Psychologie
Témoignage: J'ai renoncé à l'alcool et je ne suis vraiment pas plate!
Photographe : Marie-Eve Tremblay | Colagene.com
Mojito sur la terrasse, bière autour de la piscine, rosé bien frais pour accompagner le barbecue du voisin... Durant la belle saison, nombreuses sont les occasions de lever le coude. Pourtant, je persiste à nager à contre-courant: je ne veux plus trinquer, au nom de mon bien-être.
À 40 ans, je n’ai jamais été une grande fan d’alcool. Si bien que depuis trois ans, je n’en bois plus une goutte, pas même exceptionnellement, lors d’une occasion spéciale ou un party entre amis. Ce n’est ni un deuil ni même une résolution. Pour moi, le vin et la bière sont des breuvages comme les autres. J’aime mieux boire autre chose, tout simplement. La tentation n’est pas là, ça ne me manque pas du tout.
Avant, il me suffisait de siroter quelques gorgées pour ressentir le contrecoup de l’alcool. J’avais l’impression d’être trop étourdie, j’avais rapidement mal au cœur... Ce n’était pas agréable. Et moins on boit, moins notre corps est habitué, alors il réagit davantage. Un prix trop cher payé pour le peu (ou pas) de plaisir retiré, selon moi.
En arrêtant de boire, les avantages de la sobriété se sont manifestés graduellement – moins de maux de tête, moins de reflux gastriques, moins de douleurs au foie... Pour d’autres, c’est le bonheur d’en finir avec la gueule de bois et la petite déprime des lendemains de veille.
Les bienfaits varient toutefois selon notre consommation, explique le Dr Jean-Pierre Chiasson, de la clinique Nouveau Départ. «Chez les gens qui boivent selon les normes recommandées, arrêter l’alcool procure une hausse d’énergie et un meilleur sommeil. Si l’on boit un peu au-delà des normes, les bienfaits de la sobriété se font sentir au bout de quelques semaines – meilleure concentration, moins de fatigue, tonus musculaire...»
Même si j’assume pleinement mon choix, je reconnais que ma non-consommation provoque immanquablement des réactions. «Quoi? Même pas un p’tit verre?!» Ben non! «As-tu déjà eu des problèmes de consommation?» Non plus. Lorsque je sors avec des gens que je connais moins, je dois systématiquement m’expliquer.
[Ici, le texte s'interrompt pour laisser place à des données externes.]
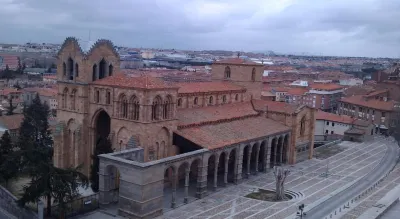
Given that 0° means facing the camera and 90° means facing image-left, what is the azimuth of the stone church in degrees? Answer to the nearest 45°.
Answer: approximately 45°

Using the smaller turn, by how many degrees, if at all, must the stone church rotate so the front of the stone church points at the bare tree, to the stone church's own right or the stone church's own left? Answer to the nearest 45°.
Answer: approximately 135° to the stone church's own left
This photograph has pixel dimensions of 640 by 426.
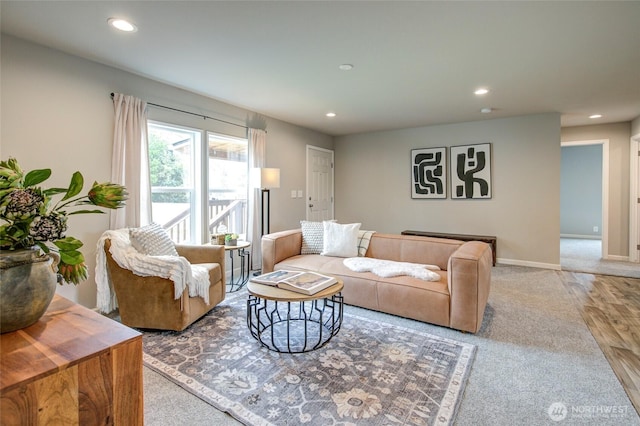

Et je sens le jugement. J’ai même entendu un homme dire qu’il serait incapable d’être en couple avec une femme qui ne boit pas. Quelle réflexion étrange... Je ne vois pas en quoi le fait de ne pas boire brimerait mon conjoint!
Pastilles de goût, sommeliers vedettes, cours de dégustation... L’alcool évoque maintenant un art de vivre, un hédonisme qui rassemble autour d’un même langage, avec ses codes et ses tendances. À la télé, rares sont les plateaux où les invités ne sirotent pas un petit verre. Moins d’alcool, moins de plaisir? C’est le message que j’entends souvent comme non-consommatrice. Un homme m’a déjà dit que je devais être plate, parce que je ne buvais pas. J’ai trouvé ça réducteur... pour lui!
Même son de cloche chez Patricia Guertin, 38 ans, qui ne boit plus depuis presque cinq ans: «Je vois bien que ma décision dérange. Je me fais regarder comme si je n’étais pas normale, on me demande sans cesse de me justifier. C’est arrivé encore la fin de semaine passée, à la soirée d’anniversaire de mon frère. Chaque fois, j’explique que je ne me sens simplement pas bien quand je bois, même en petite quantité. Aux yeux de certains, l’excuse ne semble pas suffisante. Pourtant, c’est loin de m’empêcher d’avoir du fun!»
Selon le Dr Chiasson, l’alcool est devenu un lubrifiant social: «Il s’inscrit dans nos rituels, dans notre modèle sociétal. En lui- même, l’alcool est un sujet de discussion, une façon de rentrer en relation. On partage la découverte d’un vin, on évoque le beau vignoble italien... C’est un défi d’aller à contre-courant.»
Refuser des invitations au prix de sa vie sociale, que ce soit pour éviter les tentations ou ne pas se sentir comme un extraterrestre? Pas nécessaire! Oui, les questions me fatiguent, mais j’explique et on passe vite à un autre sujet. Et puis, ceux qui ont besoin d’alcool pour se désinhiber et aller vers les autres, ne serait-ce pas eux qui ont un problème? Parce que, moi, mon plaisir ne s’est pas arrêté la journée où j’ai rangé la bouteille.